Nor was consent, as such, emphasized in the arguments to the jury. The prosecutor, reviewing for the jury the instructions they would be given, briefly referred to the instruction that consent was no defense. But in the portion of his argument addressing the force or duress element of section 288(b)(1), the prosecutor made no mention of evidence of consent. He argued simply that defendant had restrained and held the victims by force, had coerced C.'s compliance by threatening retribution, and had exploited R.'s fear of bodily injury, using his physical dominance over and his friendly relationships with both young victims, and his family connection with C, to add weight and credibility to the duress and fear. On the defense side, counsel argued that as to C. "there was no force, no threats, no duress." Counsel asserted the prosecution had not produced any corroboration that force was used in the car incident, and argued C.'s statements that she found defendant's actions frightening and disgusting were inconsistent with the fact she sought to talk with him privately outside her school. With regard to the incident with R. in defendant's bedroom, defense counsel maintained R. had testified inconsistently as to how she came to be lying on the bed and hugging defendant, and argued her testimony that she feared a possible future rape was inconsistent with the fact she had stayed with defendant in his bedroom for an extended period of time.

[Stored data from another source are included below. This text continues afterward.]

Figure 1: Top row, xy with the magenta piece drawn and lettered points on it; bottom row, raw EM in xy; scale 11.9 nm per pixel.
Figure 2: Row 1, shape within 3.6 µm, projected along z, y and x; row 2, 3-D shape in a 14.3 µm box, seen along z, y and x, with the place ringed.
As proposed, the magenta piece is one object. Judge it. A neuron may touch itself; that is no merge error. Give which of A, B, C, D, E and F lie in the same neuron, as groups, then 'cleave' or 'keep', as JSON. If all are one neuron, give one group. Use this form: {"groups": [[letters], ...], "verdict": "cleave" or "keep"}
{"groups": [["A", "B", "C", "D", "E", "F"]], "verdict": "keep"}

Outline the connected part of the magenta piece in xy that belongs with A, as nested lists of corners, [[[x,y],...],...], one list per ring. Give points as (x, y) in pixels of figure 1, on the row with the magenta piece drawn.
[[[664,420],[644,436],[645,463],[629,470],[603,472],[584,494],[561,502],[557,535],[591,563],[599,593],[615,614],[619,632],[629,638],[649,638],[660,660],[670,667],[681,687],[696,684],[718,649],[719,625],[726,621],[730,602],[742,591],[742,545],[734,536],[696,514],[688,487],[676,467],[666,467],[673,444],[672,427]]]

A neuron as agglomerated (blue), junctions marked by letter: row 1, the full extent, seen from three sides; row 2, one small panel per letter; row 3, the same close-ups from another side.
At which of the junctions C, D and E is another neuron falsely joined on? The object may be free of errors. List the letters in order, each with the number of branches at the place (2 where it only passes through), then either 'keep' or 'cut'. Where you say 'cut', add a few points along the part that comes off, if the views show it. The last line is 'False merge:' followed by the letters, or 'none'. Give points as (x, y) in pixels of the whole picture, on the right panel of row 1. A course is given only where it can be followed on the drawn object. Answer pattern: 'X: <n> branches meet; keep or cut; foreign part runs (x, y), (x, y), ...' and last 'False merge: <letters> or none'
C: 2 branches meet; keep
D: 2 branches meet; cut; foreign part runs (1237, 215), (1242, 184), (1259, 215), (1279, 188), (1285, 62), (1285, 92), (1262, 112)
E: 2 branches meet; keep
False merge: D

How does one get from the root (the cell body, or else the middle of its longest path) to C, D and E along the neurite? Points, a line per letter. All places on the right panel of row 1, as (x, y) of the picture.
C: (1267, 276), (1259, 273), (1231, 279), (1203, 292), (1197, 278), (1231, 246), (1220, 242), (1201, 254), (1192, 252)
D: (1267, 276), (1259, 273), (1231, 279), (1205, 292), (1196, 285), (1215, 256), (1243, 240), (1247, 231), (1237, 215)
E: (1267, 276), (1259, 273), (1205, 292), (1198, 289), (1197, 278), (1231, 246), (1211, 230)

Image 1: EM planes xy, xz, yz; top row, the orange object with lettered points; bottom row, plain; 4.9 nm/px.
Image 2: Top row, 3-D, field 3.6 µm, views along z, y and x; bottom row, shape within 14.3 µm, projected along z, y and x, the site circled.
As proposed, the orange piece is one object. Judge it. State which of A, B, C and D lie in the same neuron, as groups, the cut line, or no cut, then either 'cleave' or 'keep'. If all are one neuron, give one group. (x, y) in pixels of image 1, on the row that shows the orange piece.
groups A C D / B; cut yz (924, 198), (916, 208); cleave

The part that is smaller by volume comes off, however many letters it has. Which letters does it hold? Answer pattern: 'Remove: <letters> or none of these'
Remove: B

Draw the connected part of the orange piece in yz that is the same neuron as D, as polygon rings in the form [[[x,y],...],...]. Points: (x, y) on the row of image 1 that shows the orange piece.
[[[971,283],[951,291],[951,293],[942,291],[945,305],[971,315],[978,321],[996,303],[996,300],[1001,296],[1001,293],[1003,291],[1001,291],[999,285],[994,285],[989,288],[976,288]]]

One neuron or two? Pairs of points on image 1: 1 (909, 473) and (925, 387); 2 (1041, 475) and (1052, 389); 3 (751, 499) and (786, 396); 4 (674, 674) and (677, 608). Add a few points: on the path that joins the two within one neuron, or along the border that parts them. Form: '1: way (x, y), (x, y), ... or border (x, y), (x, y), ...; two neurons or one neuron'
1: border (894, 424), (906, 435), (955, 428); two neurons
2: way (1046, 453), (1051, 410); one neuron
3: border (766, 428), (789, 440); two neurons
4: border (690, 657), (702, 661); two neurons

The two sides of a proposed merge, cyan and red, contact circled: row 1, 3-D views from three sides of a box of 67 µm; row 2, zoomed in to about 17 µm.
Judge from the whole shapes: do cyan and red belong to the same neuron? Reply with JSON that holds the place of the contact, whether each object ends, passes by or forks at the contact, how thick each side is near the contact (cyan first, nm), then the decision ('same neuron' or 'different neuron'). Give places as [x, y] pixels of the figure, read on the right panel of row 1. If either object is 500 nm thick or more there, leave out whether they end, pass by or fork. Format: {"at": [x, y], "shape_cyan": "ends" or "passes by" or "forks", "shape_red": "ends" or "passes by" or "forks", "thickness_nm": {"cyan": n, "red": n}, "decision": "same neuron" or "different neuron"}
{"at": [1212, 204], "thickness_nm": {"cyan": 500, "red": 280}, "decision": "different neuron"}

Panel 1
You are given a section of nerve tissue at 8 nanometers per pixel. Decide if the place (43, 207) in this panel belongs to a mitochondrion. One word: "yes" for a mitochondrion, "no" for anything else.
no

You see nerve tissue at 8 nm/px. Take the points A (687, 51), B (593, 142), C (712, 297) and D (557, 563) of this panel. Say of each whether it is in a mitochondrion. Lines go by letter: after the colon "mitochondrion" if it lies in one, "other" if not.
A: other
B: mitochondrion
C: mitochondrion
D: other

The potentially confusing instruction on consent, therefore, did not prevent the parties from fairly and fully presenting to the jury the factual issue of whether defendant committed the lewd acts charged in counts 1, 2 and 4 by use of force or duress. The jury found he had committed the acts by these means. Given the correct definitional instructions on force and duress, the absence of evidence of consent, and the limited role the concept played in the arguments of counsel, a different result was not reasonably likely even absent the potentially confusing consent instruction.
For the above reasons, I concur in the court's disposition reversing the judgment of the Court of Appeal.
Kennard, J., and Moreno, J., concurred.